Потом волна уходила, и оставалось только изнурительное чувство вины перед Галей и Аленкой. В такие минуты он опять обещал себе, что постарается выкинуть Женю из головы, постарается хоть как-то наладить семейную жизнь. Но стоило вернуться домой — и все повторялось. Сознание того, что он не прав, вызывало стойкое раздражение. Злясь на жену и дочь, злясь на себя самого, Иван снова и снова возвращался мыслями к Жене — и снова чувствовал себя виноватым, не видя никакого выхода из замкнутого круга.

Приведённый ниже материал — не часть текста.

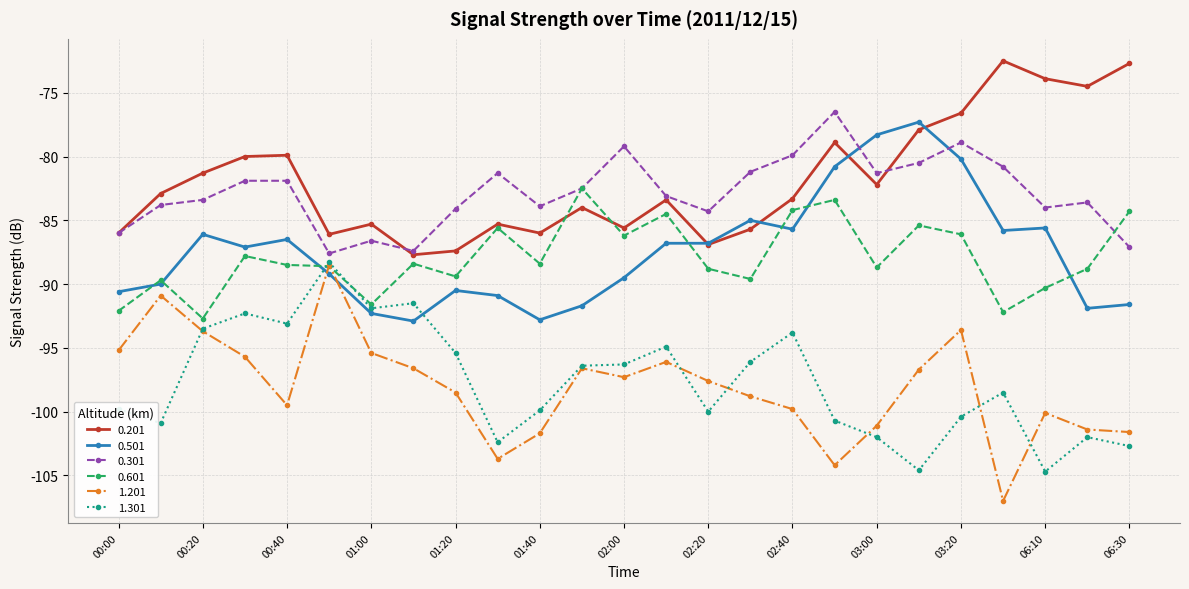

What is the difference between the maximum and minimum values in the 1.201 series?

18.5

Вчера вечером Галя спросила что-то — он не ответил. Просто не захотел отвечать. Какое-то время она постояла, глядя на него, потом ушла. Ушла и ушла. И слава богу. Но потом в комнату прокралась Аленка и сказала, насупив брови и глядя в пол:
— Мама плачет!
Это было новостью. Галя плакала так редко, что хватило бы пальцев одной руки пересчитать все подобные случаи. По крайней мере, она старалась не плакать при нем. Иван не то чтобы не терпел женских слез — просто каждый раз терялся, не зная, что предпринять. А потом он вдруг ясно увидел на месте Гали себя и почувствовал острую жалость — к себе, а потом и к ней. Такую, какую испытывают к несправедливо обиженному ребенку или больной собаке. Но последней каплей стал взгляд Аленки — печальный, недоумевающий. И совсем-совсем взрослый.